Page-level text extractions
BEGIN

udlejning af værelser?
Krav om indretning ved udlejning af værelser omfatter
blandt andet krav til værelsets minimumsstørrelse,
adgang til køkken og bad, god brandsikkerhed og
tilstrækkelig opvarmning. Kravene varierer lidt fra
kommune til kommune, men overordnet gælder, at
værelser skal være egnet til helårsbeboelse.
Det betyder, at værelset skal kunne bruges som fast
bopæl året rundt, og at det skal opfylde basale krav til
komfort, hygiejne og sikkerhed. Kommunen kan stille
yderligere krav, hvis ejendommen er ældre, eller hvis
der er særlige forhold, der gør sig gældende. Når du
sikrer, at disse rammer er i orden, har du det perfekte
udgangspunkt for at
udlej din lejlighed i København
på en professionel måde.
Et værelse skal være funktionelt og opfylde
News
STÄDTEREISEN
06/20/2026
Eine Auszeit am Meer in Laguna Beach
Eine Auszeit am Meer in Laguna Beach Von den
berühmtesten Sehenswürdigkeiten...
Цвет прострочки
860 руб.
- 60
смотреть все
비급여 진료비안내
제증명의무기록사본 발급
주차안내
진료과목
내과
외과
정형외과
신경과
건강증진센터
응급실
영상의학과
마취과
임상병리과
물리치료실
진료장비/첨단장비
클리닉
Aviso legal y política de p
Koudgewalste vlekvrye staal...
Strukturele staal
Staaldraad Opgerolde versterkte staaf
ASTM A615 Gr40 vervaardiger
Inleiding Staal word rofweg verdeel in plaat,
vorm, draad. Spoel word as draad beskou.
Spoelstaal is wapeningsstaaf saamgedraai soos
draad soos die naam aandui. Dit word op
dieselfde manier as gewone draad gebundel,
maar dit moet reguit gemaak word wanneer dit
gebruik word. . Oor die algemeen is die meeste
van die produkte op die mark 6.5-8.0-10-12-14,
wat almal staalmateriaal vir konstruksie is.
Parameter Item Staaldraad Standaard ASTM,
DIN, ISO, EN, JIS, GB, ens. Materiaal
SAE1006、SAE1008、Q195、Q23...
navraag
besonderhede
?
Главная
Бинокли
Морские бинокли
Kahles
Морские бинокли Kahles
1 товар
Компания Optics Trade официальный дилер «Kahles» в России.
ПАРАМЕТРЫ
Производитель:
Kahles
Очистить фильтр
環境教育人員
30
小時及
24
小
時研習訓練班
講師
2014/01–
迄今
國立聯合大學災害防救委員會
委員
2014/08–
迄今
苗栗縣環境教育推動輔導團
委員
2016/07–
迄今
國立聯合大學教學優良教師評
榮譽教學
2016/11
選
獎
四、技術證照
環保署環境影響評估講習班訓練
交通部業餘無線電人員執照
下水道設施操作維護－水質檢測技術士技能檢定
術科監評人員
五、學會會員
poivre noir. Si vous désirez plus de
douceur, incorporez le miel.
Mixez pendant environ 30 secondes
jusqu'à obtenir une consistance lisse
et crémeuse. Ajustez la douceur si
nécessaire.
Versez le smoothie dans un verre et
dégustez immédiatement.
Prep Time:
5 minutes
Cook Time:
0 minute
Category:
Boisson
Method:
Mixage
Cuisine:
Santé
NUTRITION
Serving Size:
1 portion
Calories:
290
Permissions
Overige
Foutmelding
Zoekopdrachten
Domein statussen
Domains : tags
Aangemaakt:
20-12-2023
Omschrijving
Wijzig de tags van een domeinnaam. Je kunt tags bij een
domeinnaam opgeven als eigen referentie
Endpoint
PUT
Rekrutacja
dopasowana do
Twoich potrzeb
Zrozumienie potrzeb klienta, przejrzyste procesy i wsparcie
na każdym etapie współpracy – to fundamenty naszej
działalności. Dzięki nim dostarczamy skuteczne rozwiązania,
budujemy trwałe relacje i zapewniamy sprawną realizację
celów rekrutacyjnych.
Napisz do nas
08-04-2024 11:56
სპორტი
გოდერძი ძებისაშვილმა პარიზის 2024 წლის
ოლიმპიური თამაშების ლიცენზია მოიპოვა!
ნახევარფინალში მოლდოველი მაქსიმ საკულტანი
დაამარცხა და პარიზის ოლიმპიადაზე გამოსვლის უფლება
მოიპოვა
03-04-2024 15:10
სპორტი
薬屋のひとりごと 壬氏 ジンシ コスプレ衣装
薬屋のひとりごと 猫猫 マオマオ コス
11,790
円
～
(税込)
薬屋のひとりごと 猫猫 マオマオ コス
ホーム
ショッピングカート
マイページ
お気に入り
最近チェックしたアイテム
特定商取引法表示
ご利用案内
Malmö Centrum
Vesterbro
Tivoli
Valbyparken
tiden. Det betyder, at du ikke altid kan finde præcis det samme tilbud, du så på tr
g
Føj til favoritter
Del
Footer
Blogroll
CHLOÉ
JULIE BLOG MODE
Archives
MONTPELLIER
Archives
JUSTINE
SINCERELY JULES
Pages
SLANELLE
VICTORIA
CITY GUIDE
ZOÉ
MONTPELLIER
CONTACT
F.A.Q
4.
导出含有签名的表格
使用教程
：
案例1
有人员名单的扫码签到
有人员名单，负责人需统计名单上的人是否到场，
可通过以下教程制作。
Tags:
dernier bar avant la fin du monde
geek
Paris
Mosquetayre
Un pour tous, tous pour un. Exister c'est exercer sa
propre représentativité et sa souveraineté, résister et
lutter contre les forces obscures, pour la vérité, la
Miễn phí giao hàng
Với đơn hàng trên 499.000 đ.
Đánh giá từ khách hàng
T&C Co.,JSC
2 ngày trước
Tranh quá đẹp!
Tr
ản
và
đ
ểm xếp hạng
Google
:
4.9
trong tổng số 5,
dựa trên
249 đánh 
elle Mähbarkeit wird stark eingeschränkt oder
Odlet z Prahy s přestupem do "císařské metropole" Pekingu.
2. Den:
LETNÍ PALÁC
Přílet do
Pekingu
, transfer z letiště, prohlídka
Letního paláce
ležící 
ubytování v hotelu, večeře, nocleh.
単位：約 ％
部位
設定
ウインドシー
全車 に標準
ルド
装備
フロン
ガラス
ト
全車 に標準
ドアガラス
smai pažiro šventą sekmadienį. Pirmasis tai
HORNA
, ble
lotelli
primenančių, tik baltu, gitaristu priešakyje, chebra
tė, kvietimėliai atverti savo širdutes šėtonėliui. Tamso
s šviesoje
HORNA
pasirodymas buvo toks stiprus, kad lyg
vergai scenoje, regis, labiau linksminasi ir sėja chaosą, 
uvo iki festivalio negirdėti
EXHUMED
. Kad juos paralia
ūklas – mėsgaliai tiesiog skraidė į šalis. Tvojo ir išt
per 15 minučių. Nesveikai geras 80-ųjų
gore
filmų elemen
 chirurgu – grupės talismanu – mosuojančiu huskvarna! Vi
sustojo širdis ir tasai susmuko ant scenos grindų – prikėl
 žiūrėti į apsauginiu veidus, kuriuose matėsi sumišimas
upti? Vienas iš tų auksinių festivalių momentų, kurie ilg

END

Beginning from the line that contains "sustojo širdis ir", give each line again exactly, through the final line of the records.

*TASK ANSWER*:
sustojo širdis ir tasai susmuko ant scenos grindų – prikėl
 žiūrėti į apsauginiu veidus, kuriuose matėsi sumišimas
upti? Vienas iš tų auksinių festivalių momentų, kurie ilg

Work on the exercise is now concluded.